▸ **TEKS**
==============================

DENPASAR, Balipolitika.com- Carut-marut persoalan pertanahan di Bali kembali mencuat ke publik.
Teranyar yang menjadi korban adalah PT Agung Manara Development (PT. AMD), yakni perseroan atau perusahaan swasta nasional yang bergerak dalam bidang real estate.
Pemegang Saham Pengendali Perseroan Agung Manik Danendra AMD yang bernama lengkap Dr. Anak Agung Ngurah Manik Danendra, S.H., M.H., M.Kn. sebagai Komisaris Utama yang juga Pemilik AMD Law Firm mendatangi Kantor BPKAD Propinsi Bali, Selasa, 14 Januari 2025.
PT AMD diketahui memiliki beberapa aset bergerak dan tidak bergerak diantaranya lahan perkebunan 150 hektar di Banyuwangi Jawa Timur dan 2,120 hektar di Benoa, Nusa Dua, Bali.
Aset seluas 2,120 hektar di Benoa, Nusa Dua, Bali ini terkendala saat diurus SHGB alias Sertifikat Hak Guna Bangunan.
Direktur PT Agung Manara Development (PT AMD) bersurat kepada Kepala BPKAD Provinsi Bali dan diterima oleh Kabid Pengelolaan Barang Milik Daerah BPKAD Provinsi Bali, Made Arbawa, Selasa, 14 Januari 2025.
Anak Agung Ngurah Manik Danendra menjelaskan bahwa PT AMD telah membeli bidang tanah sesuai dengan Akta Pelepasan Tanah ditandatangani Notaris Kota Denpasar.
Saat ini, PT AMD sedang mengajukan pensertifikatan untuk SHGB agar bisa melakukan pembangunan.
Bidang tanah dimaksud terletak di Desa Benoa, Kecamatan Kuta Selatan Badung dan tercatat pada klasiran Persil DN 56 Benoa 132, Kuta Selatan, Badung, seluas 2,120 hektar yang berbatasan dengan Tahura Ngurah Rai.
PT AMD terangnya sudah berkoordinasi dengan Kantor Kehutanan Provinsi Bali dan Kantor Badan Pertanahan Kabupaten Badung di mana kedua belah pihak pada prinsipnya menyetujui untuk melanjutkan SHGB bidang tanah tersebut.
“Yang mengherankan adalah pihak Lurah Benoa, Kuta Selatan I Wayan Karang Subawa justru mempertanyakan lahan di wilayahnya, apakah masuk aset Pemprov Bali atau tidak yang semestinya seorang lurah harusnya sudah tahu hal itu. Pak lurah ini lempar batu sembunyi tangan alias tidak bertanggung jawab. Terhambatnya proses SHGB karena Lurah Benoa melemparkan persoalan ini ke pihak BPKAD Provinsi Bali,” ungkap Anak Agung Ngurah Manik Danendra.
Menjawab pertanyaan PT AMD, Kabid Pengelolaan Barang Milik Daerah BPKAD Provinsi Bali, Made Arbawa menerangkan bahwa Pemprov Bali memiliki Perda Nomor 7 Tahun 2018 tentang penguasaan tanah milik Pemerintah Provinsi Bali berupa tanah dana bukti yang terdiri dari sawah negara berkode SN, daratan negara berkode DN, dan sawah jabatan berkode SJ.

==============================

▸ **DATA TERSEDIA**
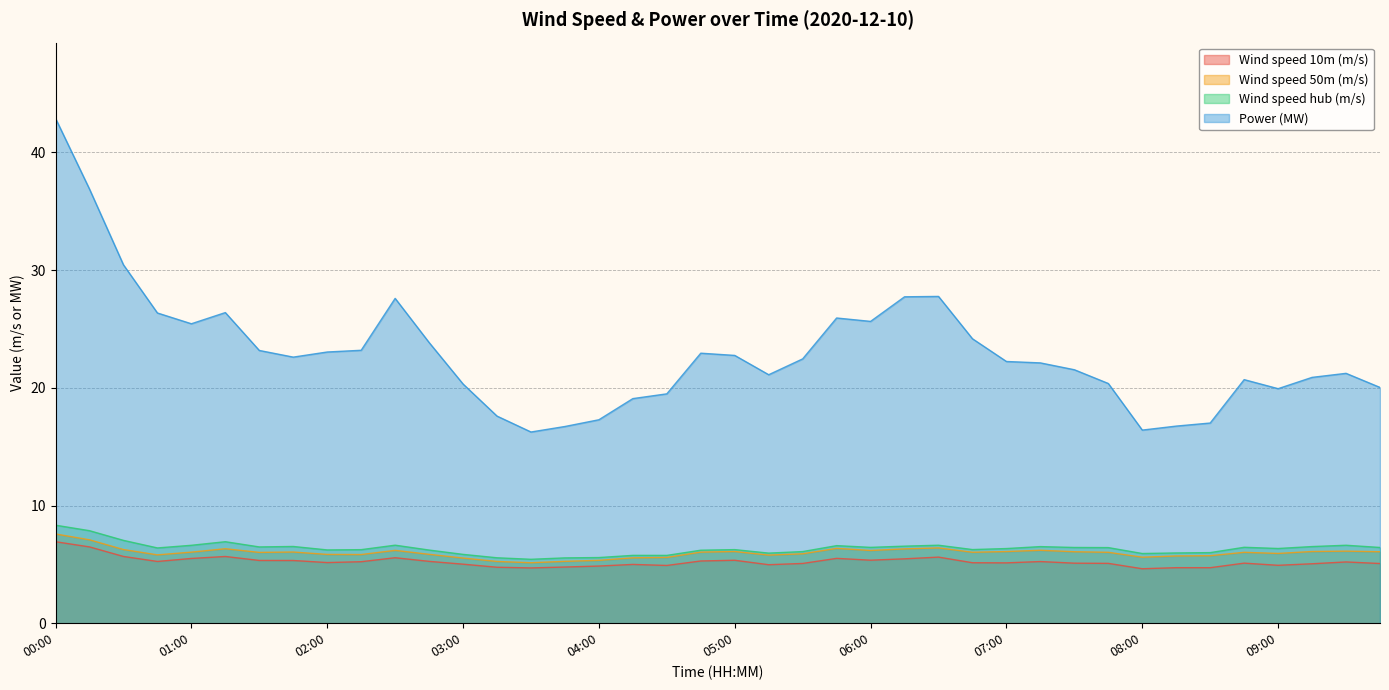

True or false: Wind speed hub (m/s) and Wind speed 10m (m/s) cross at least once.

False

==============================

▸ **SOAL LATIHAN**
Menurut teks tentang persoalan tanah PT AMD, berapa luas lahan perkebunan milik perusahaan itu di Banyuwangi, Jawa Timur? Jawablah hanya dengan berpegang pada teks.

▸ **PEMBAHASAN SOAL**
150 hektar.